PROBLEM DESCRIPTION: Will you write out the data exactly, excluding every picture?

DATA LISTING:

Content starts

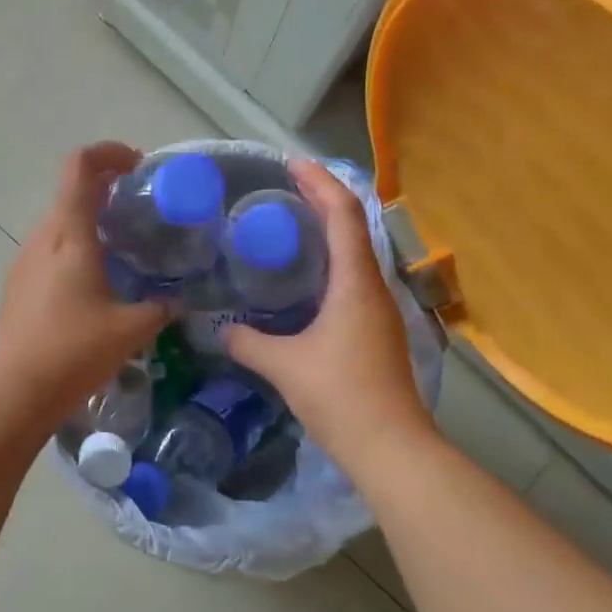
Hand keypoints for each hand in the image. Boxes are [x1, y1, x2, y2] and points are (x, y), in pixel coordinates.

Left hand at [0, 142, 170, 432]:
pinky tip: (94, 284)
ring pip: (59, 224)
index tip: (137, 166)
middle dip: (106, 190)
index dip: (108, 153)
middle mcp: (42, 239)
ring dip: (89, 222)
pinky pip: (48, 252)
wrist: (15, 391)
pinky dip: (74, 249)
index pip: (80, 168)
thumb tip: (176, 302)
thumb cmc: (75, 351)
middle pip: (70, 193)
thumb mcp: (131, 330)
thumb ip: (159, 309)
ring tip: (121, 250)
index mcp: (70, 236)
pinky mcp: (16, 286)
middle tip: (139, 211)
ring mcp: (23, 262)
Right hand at [225, 160, 434, 462]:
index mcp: (355, 283)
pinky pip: (352, 280)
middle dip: (322, 200)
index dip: (320, 183)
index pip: (343, 215)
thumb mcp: (284, 366)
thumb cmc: (340, 396)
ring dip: (328, 232)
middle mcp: (374, 287)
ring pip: (355, 254)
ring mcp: (380, 310)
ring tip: (290, 226)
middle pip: (353, 226)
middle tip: (284, 189)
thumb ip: (248, 342)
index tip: (292, 165)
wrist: (390, 446)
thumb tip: (220, 330)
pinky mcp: (377, 331)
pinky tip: (304, 280)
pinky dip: (329, 263)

Content ends

EXERCISE SOLUTION:
Hand keypoints for each hand in the image. Boxes are [x1, y1, x2, y2] and points are (x, y), in pixel coordinates.

Left hand at [0, 142, 170, 432]:
pinky tip: (94, 284)
ring pip: (59, 224)
index tip: (137, 166)
middle dip: (106, 190)
index dip: (108, 153)
middle mcp: (42, 239)
ring dip: (89, 222)
pinky pip: (48, 252)
wrist: (15, 391)
pinky dip: (74, 249)
index pip: (80, 168)
thumb tip: (176, 302)
thumb cmc: (75, 351)
middle pip: (70, 193)
thumb mcp: (131, 330)
thumb ip: (159, 309)
ring tip: (121, 250)
index mcp: (70, 236)
pinky mcp: (16, 286)
middle tip: (139, 211)
ring mcp: (23, 262)
Right hand at [225, 160, 434, 462]:
index mcp: (355, 283)
pinky pip: (352, 280)
middle dip: (322, 200)
index dip: (320, 183)
index pip: (343, 215)
thumb mcp: (284, 366)
thumb cmc: (340, 396)
ring dip: (328, 232)
middle mcp: (374, 287)
ring pip: (355, 254)
ring mcp: (380, 310)
ring tip: (290, 226)
middle pip: (353, 226)
middle tip: (284, 189)
thumb ip: (248, 342)
index tip: (292, 165)
wrist: (390, 446)
thumb tip: (220, 330)
pinky mcp: (377, 331)
pinky tip: (304, 280)
pinky dip: (329, 263)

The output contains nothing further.